Data for this exercise:
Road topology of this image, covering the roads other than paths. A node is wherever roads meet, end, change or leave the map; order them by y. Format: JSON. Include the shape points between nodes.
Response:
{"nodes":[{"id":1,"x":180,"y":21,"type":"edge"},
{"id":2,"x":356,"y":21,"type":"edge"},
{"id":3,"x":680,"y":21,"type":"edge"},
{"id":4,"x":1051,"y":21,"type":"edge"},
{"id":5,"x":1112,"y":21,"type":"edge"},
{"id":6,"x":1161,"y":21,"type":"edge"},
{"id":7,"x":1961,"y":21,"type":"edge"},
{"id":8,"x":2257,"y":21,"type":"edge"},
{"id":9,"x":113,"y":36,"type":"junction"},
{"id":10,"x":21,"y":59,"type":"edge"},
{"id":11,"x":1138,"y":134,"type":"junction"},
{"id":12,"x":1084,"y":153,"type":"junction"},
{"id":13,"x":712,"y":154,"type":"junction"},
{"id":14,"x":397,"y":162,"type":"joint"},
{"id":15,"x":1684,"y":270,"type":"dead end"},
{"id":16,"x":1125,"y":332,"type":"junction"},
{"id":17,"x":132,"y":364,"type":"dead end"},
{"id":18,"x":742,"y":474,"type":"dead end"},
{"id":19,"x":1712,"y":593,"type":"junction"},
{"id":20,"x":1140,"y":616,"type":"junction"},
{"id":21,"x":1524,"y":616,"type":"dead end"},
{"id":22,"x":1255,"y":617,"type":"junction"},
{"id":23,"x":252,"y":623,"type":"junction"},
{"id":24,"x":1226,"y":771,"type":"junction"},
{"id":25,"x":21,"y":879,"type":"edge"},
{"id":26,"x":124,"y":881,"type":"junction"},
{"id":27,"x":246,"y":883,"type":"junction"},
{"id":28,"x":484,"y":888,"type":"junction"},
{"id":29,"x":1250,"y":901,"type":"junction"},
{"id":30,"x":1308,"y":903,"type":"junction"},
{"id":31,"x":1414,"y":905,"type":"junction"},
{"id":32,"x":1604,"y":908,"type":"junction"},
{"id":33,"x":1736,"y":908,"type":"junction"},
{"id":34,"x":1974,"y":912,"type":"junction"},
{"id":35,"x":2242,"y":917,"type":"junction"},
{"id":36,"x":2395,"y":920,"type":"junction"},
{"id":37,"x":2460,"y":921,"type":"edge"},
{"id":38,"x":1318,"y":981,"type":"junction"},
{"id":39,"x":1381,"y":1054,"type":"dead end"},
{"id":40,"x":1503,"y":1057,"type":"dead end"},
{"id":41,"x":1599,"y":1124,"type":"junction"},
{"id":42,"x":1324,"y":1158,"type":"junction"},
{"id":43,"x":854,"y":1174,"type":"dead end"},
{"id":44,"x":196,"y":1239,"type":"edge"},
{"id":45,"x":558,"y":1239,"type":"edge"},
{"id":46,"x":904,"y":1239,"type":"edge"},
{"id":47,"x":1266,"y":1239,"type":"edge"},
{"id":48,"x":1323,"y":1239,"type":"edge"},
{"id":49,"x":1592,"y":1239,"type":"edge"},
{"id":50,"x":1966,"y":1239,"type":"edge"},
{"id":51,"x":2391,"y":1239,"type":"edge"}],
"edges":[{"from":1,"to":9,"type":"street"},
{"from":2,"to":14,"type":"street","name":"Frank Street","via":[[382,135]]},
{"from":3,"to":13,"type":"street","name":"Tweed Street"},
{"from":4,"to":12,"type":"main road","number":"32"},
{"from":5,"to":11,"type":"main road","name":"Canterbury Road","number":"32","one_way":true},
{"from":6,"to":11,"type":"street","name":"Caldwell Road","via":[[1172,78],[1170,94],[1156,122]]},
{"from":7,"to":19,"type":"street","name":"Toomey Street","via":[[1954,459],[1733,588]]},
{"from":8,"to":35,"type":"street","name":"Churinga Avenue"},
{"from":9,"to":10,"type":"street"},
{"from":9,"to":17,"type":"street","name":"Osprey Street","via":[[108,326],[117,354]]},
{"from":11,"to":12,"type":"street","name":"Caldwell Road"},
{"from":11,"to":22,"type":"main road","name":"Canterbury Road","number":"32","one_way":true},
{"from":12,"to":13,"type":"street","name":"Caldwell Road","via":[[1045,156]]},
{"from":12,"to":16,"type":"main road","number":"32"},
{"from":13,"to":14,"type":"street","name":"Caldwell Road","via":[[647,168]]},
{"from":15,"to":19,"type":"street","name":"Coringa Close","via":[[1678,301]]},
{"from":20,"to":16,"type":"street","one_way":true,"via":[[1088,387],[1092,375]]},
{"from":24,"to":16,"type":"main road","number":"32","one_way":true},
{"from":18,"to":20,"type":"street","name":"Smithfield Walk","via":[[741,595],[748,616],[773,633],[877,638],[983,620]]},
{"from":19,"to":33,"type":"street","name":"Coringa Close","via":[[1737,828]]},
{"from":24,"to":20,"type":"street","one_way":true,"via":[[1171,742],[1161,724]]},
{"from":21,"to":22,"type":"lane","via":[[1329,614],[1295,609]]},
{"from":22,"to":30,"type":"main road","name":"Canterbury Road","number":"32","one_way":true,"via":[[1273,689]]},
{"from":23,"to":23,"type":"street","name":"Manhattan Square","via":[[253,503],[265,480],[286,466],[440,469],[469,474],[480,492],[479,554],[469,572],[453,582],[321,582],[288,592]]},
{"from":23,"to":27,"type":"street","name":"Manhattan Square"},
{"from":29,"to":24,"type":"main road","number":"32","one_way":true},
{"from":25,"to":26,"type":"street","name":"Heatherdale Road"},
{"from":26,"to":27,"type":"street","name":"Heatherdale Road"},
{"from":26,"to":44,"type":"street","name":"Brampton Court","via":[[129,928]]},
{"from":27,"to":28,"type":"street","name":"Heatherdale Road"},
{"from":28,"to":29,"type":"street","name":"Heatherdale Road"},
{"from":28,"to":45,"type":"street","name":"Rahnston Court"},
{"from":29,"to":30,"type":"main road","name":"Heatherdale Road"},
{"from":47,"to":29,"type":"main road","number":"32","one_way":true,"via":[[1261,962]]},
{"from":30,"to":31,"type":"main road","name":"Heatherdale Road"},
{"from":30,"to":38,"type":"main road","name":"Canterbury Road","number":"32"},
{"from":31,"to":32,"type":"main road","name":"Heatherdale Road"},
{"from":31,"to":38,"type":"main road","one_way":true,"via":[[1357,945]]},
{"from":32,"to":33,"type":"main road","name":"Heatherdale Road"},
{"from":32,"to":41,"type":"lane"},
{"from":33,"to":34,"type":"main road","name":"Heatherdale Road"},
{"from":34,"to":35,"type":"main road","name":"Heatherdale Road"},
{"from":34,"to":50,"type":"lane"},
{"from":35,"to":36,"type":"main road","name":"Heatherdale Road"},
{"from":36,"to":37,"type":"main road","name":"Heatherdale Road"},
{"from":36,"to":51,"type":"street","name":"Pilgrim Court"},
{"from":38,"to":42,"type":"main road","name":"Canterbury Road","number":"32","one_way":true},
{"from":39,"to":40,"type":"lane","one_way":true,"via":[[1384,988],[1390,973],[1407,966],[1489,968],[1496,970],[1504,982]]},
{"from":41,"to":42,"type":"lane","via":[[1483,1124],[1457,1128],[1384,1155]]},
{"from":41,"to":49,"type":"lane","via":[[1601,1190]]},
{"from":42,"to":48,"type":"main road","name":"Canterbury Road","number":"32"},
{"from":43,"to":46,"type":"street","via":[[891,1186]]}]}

Exercise requirements:
Could you copy each line of the material that holds "Court"?

Result below:
{"from":26,"to":44,"type":"street","name":"Brampton Court","via":[[129,928]]},
{"from":28,"to":45,"type":"street","name":"Rahnston Court"},
{"from":36,"to":51,"type":"street","name":"Pilgrim Court"},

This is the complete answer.